READING TEXT: Begin
Various national and international touring exhibitions, three major books, well over 250 book chapters, articles, conference papers, and three film documentaries have been produced. Of their exhibitions, the most pronounced have been ‘In Their Own Image: Greek-Australians’ and ‘Selling and American Dream: Australia’s Greek Café’. The former was created in partnership with the State Library of NSW and toured throughout Australia as well as Athens and Thessaloniki in Greece. The latter opened at the National Museum of Australia, Canberra, in 2008, and is still touring.
Alexakis’ photographs are held in both public and private collections in Australia – most significantly in the Australian National Gallery, Canberra, and the State Library of NSW, Sydney. She has been ranked as one of Australia’s leading portrait photographers. In 2001 Janiszewski was awarded the New South Wales History Fellowship to research a history of the ‘Greek café’. Both are Research Fellows with the Department of Modern History, Politics and International Relations at Macquarie University.
The Rise of Immersive Dining
Whilst the aestheticisation of the dining experience is arguably not a recent phenomenon, it has in recent times been subjected to intensive scrutiny, critique and participation from industry, media and consumers.
The techno-emotive legacy of pioneer chefs such as Ferran Adrià, Grant Achatz and Heston Blumenthal is highly discernable in contemporary Chefs creating multi-sensory dining experiences; ones that are a vortex of cultural markers, culinary art and scientific collaboration and incorporation that, at their centre, are rich in aesthetic detail and intensity.
READING TEXT: End
SOURCE INFORMATION: Begin
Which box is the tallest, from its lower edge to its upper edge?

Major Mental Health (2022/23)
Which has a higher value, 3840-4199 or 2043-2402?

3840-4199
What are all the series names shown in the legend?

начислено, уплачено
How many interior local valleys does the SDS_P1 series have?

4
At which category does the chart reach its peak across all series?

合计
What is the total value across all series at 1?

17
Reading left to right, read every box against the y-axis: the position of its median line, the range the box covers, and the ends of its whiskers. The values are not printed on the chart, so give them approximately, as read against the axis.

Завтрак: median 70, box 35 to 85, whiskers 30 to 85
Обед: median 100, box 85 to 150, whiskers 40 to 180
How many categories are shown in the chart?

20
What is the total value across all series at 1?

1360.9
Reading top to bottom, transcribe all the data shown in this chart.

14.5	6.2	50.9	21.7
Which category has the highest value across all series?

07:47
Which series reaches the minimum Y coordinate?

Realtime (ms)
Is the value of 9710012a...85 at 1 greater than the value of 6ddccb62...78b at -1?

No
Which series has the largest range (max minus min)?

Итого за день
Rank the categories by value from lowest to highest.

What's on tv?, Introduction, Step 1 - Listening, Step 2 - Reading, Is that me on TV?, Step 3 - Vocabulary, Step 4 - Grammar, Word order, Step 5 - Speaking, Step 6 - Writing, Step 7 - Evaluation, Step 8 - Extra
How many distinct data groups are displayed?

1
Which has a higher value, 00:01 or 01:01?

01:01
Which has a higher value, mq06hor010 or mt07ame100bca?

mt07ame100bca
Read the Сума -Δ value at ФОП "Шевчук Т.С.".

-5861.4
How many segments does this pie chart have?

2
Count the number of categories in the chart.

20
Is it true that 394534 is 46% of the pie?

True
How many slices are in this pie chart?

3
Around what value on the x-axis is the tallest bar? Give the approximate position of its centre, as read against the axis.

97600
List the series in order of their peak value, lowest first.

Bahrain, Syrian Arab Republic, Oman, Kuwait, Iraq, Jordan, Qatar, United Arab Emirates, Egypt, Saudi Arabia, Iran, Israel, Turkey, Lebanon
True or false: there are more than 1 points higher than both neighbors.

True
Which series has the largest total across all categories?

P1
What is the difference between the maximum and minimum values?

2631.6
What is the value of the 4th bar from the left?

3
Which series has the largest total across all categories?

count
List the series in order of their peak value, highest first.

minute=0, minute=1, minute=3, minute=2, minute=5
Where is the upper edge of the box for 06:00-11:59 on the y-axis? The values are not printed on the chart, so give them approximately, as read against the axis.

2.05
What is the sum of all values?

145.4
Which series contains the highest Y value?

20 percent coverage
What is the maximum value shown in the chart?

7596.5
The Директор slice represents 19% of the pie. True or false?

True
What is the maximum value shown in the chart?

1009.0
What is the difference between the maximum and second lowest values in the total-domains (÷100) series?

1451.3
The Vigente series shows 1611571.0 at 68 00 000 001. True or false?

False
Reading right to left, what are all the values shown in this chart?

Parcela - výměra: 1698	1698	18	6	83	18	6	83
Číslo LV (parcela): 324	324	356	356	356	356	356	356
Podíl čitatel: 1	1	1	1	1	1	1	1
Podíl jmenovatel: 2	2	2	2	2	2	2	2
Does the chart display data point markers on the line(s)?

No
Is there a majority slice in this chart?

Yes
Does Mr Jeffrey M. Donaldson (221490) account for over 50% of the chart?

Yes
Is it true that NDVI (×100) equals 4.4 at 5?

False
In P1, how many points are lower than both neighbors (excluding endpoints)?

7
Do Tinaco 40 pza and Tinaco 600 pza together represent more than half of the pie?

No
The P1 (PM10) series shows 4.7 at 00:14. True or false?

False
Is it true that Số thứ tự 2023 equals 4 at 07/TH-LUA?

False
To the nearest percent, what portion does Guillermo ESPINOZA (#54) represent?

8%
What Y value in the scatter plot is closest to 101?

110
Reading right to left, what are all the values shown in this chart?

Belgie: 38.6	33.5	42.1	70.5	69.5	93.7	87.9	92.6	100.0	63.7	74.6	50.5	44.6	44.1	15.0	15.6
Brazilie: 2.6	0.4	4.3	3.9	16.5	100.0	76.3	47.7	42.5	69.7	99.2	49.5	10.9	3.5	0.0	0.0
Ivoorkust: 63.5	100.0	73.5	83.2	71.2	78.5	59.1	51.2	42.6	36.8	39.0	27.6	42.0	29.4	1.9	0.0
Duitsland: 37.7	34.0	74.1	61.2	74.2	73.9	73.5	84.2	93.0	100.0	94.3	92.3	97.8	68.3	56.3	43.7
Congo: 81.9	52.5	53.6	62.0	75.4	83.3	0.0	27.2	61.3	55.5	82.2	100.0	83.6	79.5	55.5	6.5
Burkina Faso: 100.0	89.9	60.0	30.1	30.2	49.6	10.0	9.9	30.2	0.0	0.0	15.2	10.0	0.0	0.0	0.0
SOURCE INFORMATION: End
→ **WORK REQUEST**
From the reading text above, write out the passage starting with "The Rise of" and going on through "media and consumers.".

→ **SOLUTION TO THIS PROBLEM**
The Rise of Immersive Dining
Whilst the aestheticisation of the dining experience is arguably not a recent phenomenon, it has in recent times been subjected to intensive scrutiny, critique and participation from industry, media and consumers.